Labour also believes that key and essential infrastructure, services and public assets should be provided by and regulated by the state and/or by local communities.
3.8 Labour will undertake sustained diversification of the New Zealand economy to improve standards of living and export success. Manufacturing is vital in a modern, successful economy. We are committed to advanced manufacturing and services, supported by new partnerships, to expand investment in research and development.
3.9 Regional and sectoral development is vital. New Zealand’s regions must be encouraged and supported to play a full role in our economic development. Labour is committed to a strong rural economy in which existing high-performance sectors are complemented by support for other emerging sectors to reach similarly high standards. Agriculture’s traditional economic role, especially in exports, remains important for Labour. Responsible resource extraction or mining will also play a role in the economy. We believe there is considerable potential to grow the value of New Zealand’s seafood and marine industries while ensuring appropriate standards of sustainability and decent working conditions.
3.10 Labour recognises the potential for New Zealand as the producer and exporter of quality food to a growing international market. Our reputation for integrity, animal welfare and environmental protection must be protected and enhanced as we grow the volume and the value of our exports.
3.13 Under Labour, procurement policy will be based on whole of life costs, local industry participation plans, resilience, and sustainability, as part of value for money. This will enable New Zealand firms to be competitive in bidding for these contracts. Procurement policy will also be used to advance social, regional development and economic and environmental goals. Labour will deliver monetary policy that strikes a balance between the control of inflation and a competitive exchange rate, and which will support strong economic performance. We will promote policies that reduce the incentive for speculative financial behaviour.
3.14 Labour is committed to a fair and transparent tax system that promotes social equity, sustainability, and economic growth. Labour is committed to environmentally responsible outcomes in economic development, and clean and renewable technologies with an emphasis on reducing carbon emissions.

~ Portfolio priorities
Delivering financial stability and successful macroeconomic policy
3.20 Labour will act to reduce and then stabilise New Zealand’s exchange rate when it is overvalued by drawing on a range of monetary tools and the experience of successful export economies. Under Labour, the Reserve Bank will have a balanced focus on inflation along with other objectives, particularly a competitive exchange rate underpinning improved export performance and job creation.
3.21 We will promote a regulatory environment for financial institutions based on prudent, transparent, and professional behaviours. Labour believes in a universal Kiwisaver scheme to improve savings performance. Labour will promote R&D as an integral part of a strong economy, including through targeted tax benefits that encourage successful research and business collaborations.
3.23 Labour will support international trade and investment agreements that promote New Zealand’s economic wellbeing and support fairness, transparency, sovereignty, and sustainability. Labour takes seriously environment, labour, and human rights standards that are frequently raised by trade agreements, and is committed to improving such standards as part of trade agreements.
3.24 Labour is committed to a system of universal superannuation. Labour will ensure the future sustainability of the system and will consider options to achieve this, including raising the eligibility age. If this occurs, we will ensure that those who cannot work past 65 in their normal work and need the cover of superannuation will receive the equivalent of the superannuation payment from the age of 65.

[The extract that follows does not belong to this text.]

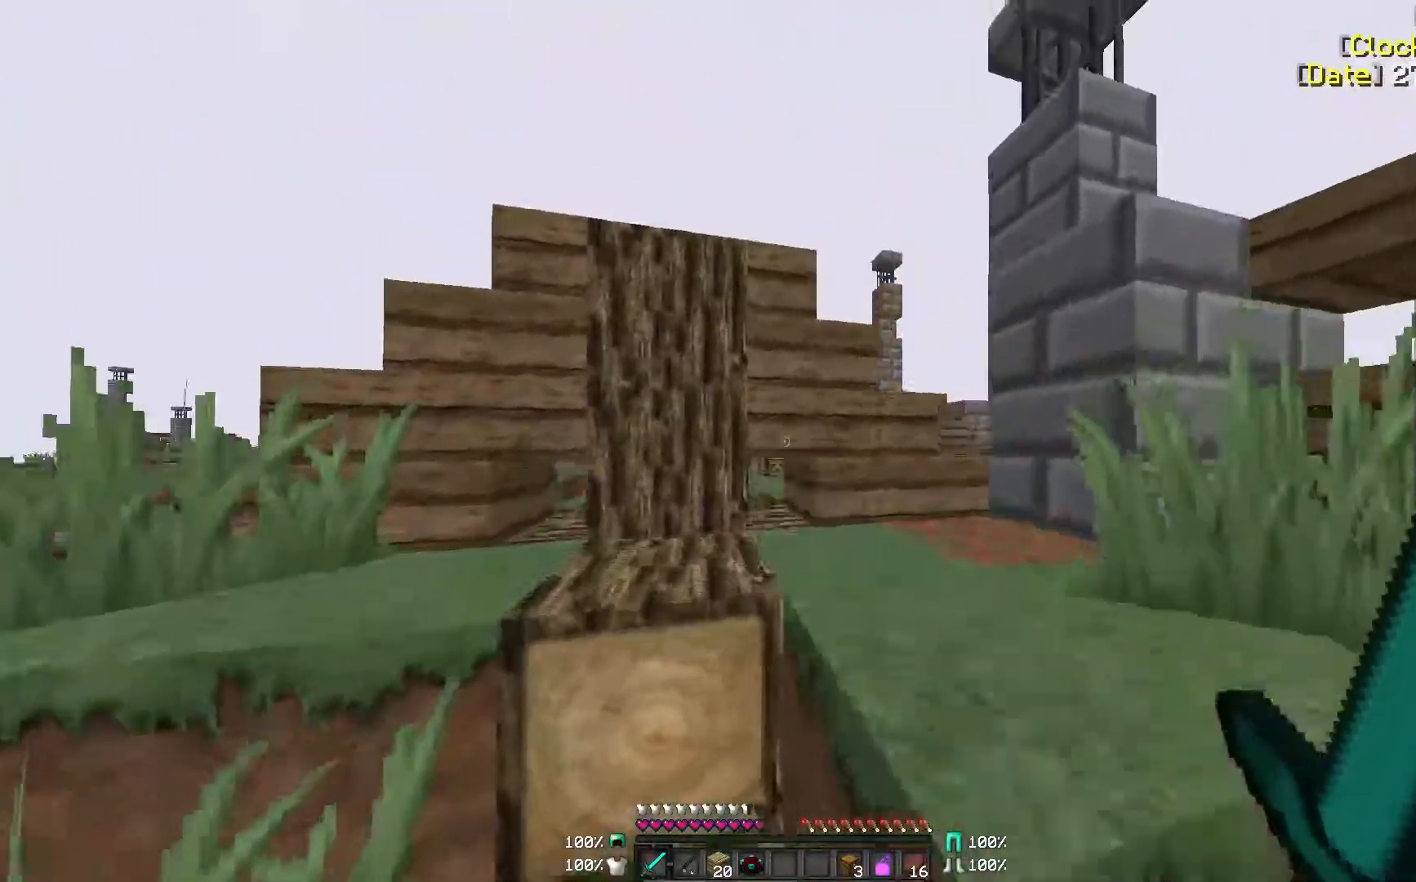
{"keys": ["d", "w"], "mouse": [], "events": [[17, "w", "up"], [350, "w", "down"]]}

Delivering sustainable economic development
3.29 Labour will implement an economic development approach that is ‘clean, green, and clever’. This approach will maintain high environmental standards, promote high-value production, and favour a lower-carbon, more renewable energy future.
3.30 Labour’s economic development strategy will be a bottom-up partnership model, rather than a top-down, state-to-client model. In this model, business, industry, regional, workplace, trade union, and community organisations will be first to identify opportunities for initiatives to drive improved economic performance and improved outcomes for people. These initiatives will be developed and taken to government for evaluation and support. Labour will respond to these initiatives actively, constructively, and in partnership with communities and industry while protecting and promoting the overall national interest.
3.31 Labour will implement a New Zealand manufacturing strategy. Labour believes that manufacturing has been the lost opportunity in New Zealand’s economy since the 1980s. We will focus on manufacturing because it will deliver high-performing jobs, high-performing workplaces, investment, innovation, exports, and opportunities for improved productivity.
3.32 Labour welcomes foreign direct investment when it:
• is integrated into advanced manufacturing and services that lead to jobs for New Zealanders
• maximises our competitive advantage
• expands the stock of New Zealand’s intellectual property.
3.33 Labour will, on a partnership basis, implement focused, evidence-based industry policies, designed to respond to market failures and opportunity analysis. Labour will work hard to ensure that these policies are strongly supported by:
• basic infrastructure and institutions
• New Zealand-based savings and investment
• skilled labour, public-good research, R&D tax credits, linked government procurement, and international market intelligence and assistance.
3.34 Labour will have an active regional policy that clearly identifies regional development priorities. Infrastructural capacity will be central to Labour’s regional policy, including a commitment to an efficient transport system that prioritises public transport and reduced emissions.
3.35 New Zealand’s information technology infrastructure is important in Labour’s vision for the economy. Information and Communications Technology (ICT) will drive economic development in New Zealand for decades to come. Labour will ensure that New Zealand takes the opportunity for economic development from ICT as a sector itself and uses it to enhance performance and innovation in other sectors.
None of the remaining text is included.